- **Page images and extracted text**
*** Block opens ***

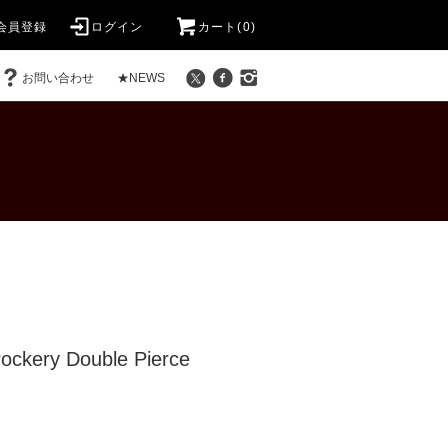
会員登録
ログイン
カート(0)
お問い合わせ
★NEWS
ockery Double Pierce
)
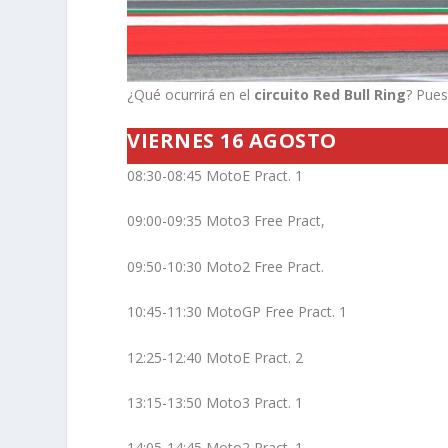
¿Qué ocurrirá en el
circuito Red Bull Ring
? Pues
VIERNES 16 AGOSTO
08:30-08:45 MotoE Pract. 1
09:00-09:35 Moto3 Free Pract,
09:50-10:30 Moto2 Free Pract.
10:45-11:30 MotoGP Free Pract. 1
12:25-12:40 MotoE Pract. 2
13:15-13:50 Moto3 Pract. 1
14:05-14:45 Moto2 Pract. 1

*** Block closes ***

- **TASK GOAL**
Leaving out the pictures, repeat the data above exactly.

- **COMPLETED EXERCISE**
会員登録
ログイン
カート(0)
お問い合わせ
★NEWS
ockery Double Pierce
)
¿Qué ocurrirá en el
circuito Red Bull Ring
? Pues
VIERNES 16 AGOSTO
08:30-08:45 MotoE Pract. 1
09:00-09:35 Moto3 Free Pract,
09:50-10:30 Moto2 Free Pract.
10:45-11:30 MotoGP Free Pract. 1
12:25-12:40 MotoE Pract. 2
13:15-13:50 Moto3 Pract. 1
14:05-14:45 Moto2 Pract. 1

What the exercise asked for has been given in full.